Written by Rechtswetenschap, vaccinatie

Het recht op integriteit van het lichaam en kindervaccinaties

Biedt het recht op integriteit van het lichaam een overtuigende argumentatie tegen drang of dwang bij vaccinatie van kinderen? In het Tijdschrift voor Recht en Religie bespreken Marcel Verweij en ik dit argument en we concluderen dat het nauwelijks relevant is – ten minste niet wanneer het kinderen betreft. Bij vaccinatie van volwassenen is het een ander verhaal.

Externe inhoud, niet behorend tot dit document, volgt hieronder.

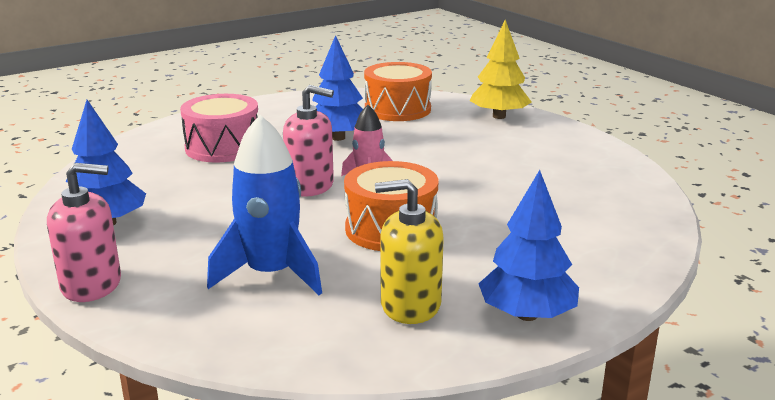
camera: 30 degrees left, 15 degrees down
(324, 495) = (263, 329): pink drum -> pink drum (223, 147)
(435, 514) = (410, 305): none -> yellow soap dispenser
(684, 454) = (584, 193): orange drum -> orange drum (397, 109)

Over de beperkte rol van het recht op integriteit van het lichaam in de regulering van kindervaccinaties.

Abstract

Een veelgebruikt argument tegen vaccinatiedrang, bijvoorbeeld als voorwaarde voor toegang tot de kinderopvang, is het recht op de integriteit van het lichaam van het kind. Maar de interne logica van dit grondrecht vooronderstelt een bekwaam persoon die autonoom een medische ingreep kan aanvaarden of weigeren, wat bij kinderen van vier jaar of jonger evident niet het geval is. Vanuit een rechtsfilosofische analyse zullen we betogen dat daar waar het recht op de integriteit van het lichaam een bijna onneembare barrière opwerpt tegen vaccinatiedrang bij volwassenen, het opvallend weinig relevant is in de regulering van kindervaccinaties.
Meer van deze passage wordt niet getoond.